Голос Маши стал внезапно глуше. Еще глуше, чем тогда, когда она говорила о Веригине. Она искоса взглянула на Аню.
– Знаешь, – вдруг сказала она, – к этой кофточке не идет такая бледная помада. И кофточка тебе не идет.
– Наверное. Я как-то… не умею выбирать вещи…
– Давай поедем завтра выберем.
Аня заколебалась. Ездить по магазинам у нее никогда не было времени. Правда, раньше у нее для этого не было и денег.
– Не знаю. У нас завтра еще один суд.
Аня полезла в сумочку и протянула Маше большой офисный конверт.
– Это что?
– Ну., если бы отец решил с тобой расстаться, он наверное бы дал тебе денег… или должен был дать…
В конверте было сорок тысяч долларов. Тех самых, которые просил глупый Арлазов.
Аня уже сидела в машине, когда раздался звонок. Это была Маша.
– Аня… – сказала она, – я тут… У меня правда уже нет того, о чем мы говорили. Давай завтра съездим по магазинам. Прямо с утра.
Аня стиснула мобильник так, что пальцы ее побелели.
– Маша, я сейчас вернусь.
– Нет. Не надо. До завтра, подружка.
Глава шестая
Маша жила в старом девятиэтажном доме неподалеку от Тишинского рынка. Бронированный «мерседес» Ани остановился у Машиного подъезда в девять утра.
Подъезд выходил во двор с засыпанными снегом качелями и сгнившими щитами на баскетбольной площадке. На лавочке перед подъездом рядком сидели старушки, и подле них из газона торчали остовы заметенных снегом георгин. Рядом с лавочкой стояли милицейский «уазик» и черная «Волга».
Аня толкнула покосившуюся дверь с сорванным кодовым замком и вошла.
На приступочке возле второго этажа курили два милиционера, и тут же, под ними, темнела лужа крови. Крови было очень много.
– Эй, вы куда? – спросил милиционер, – вы живете здесь?
Аня кивнула и продолжила подниматься по лестнице.
Дверь квартиры на третьем этаже была открыта. В ней толокся милицейский народ. Квартира была небольшая и уютная. Было видно, что ее не обыскивали. Наверное, преступник забрал то, что хотел, с тела жертвы.
Аня прислонилась спиной к косяку и тихо спросила у одного из мужчин:
– И когда ее убили?
– Где-то в час ночи. Выстрела никто не слышал, стреляли, видимо, из пистолета с глушителем.
Мужчина обернулся, оглядел Аню и недоуменно спросил:
– А вы, собственно, откуда?
Аня пожала плечами.
– Подружка. Мы сегодня договаривались за тряпками съездить.
Обернулась и пошла вниз.
– Эй, погоди!
Милиционер нагнал ее уже во дворе, возле машины. Уважительно оглядел черный «мерседес» и поднявшихся из него охранников.
– Что, не любит ваша сестра общаться с ментами? – спросил милиционер.
– Да, – сказала Аня, – мне что-то на ментов не везло.
В сумочке ее зазвонил телефон. Она подняла трубку и услышала голос председателя авиакомитета Зварковича.
– Алло? Анна Семеновна? Я напоминаю, что у вашего отца остались кое-какие долги… перед государством. И что государство очень недовольно вашей компанией.
Почему-то Аня почти не расслышала этих слов.
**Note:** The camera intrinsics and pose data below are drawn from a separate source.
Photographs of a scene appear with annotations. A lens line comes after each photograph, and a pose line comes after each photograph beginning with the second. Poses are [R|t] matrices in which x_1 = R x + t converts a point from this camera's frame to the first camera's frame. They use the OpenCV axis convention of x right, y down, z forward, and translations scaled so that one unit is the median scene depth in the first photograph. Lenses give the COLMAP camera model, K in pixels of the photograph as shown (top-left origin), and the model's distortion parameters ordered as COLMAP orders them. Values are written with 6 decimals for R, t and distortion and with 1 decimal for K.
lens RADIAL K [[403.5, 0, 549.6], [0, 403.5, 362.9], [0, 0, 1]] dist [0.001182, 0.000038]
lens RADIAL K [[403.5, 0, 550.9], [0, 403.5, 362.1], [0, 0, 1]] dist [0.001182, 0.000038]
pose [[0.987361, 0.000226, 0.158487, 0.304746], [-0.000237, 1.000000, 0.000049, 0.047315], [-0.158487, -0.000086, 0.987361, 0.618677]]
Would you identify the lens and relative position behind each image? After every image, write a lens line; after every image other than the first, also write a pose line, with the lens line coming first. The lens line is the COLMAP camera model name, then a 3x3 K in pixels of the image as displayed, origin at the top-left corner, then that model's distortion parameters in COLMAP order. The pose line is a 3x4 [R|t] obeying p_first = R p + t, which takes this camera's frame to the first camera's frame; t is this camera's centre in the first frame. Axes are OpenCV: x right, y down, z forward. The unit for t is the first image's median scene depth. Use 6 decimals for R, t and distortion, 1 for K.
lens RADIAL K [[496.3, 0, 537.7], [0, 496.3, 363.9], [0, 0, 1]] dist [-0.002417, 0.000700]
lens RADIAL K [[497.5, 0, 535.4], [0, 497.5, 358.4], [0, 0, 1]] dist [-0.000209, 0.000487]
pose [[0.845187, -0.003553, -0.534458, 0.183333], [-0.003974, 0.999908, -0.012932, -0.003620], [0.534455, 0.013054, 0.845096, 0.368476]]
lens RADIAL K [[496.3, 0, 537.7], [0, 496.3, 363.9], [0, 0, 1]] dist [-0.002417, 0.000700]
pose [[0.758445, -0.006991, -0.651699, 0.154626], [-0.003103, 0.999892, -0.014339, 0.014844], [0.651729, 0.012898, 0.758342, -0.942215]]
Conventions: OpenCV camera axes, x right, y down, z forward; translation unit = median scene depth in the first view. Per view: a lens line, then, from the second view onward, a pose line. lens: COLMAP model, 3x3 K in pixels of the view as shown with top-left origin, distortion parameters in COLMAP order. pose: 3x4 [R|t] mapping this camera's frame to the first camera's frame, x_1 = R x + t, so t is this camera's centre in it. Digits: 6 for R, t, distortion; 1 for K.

У нее было чувство страшной горечи, как будто она потеряла самую близкую в жизни подругу.
Аня приехала в офис к одиннадцати утра. Он был по-прежнему окружен тройным кордоном из милиции, СОБРа и чоповцев, и красная пожарная машина все так же стояла слева от дверей. Брандспойт свернулся в ноябрьской луже, как огромная водяная змея.
Аня вышла из машины и пошла к дверям, но, к ее удивлению, стена милиции перед ней не расступилась.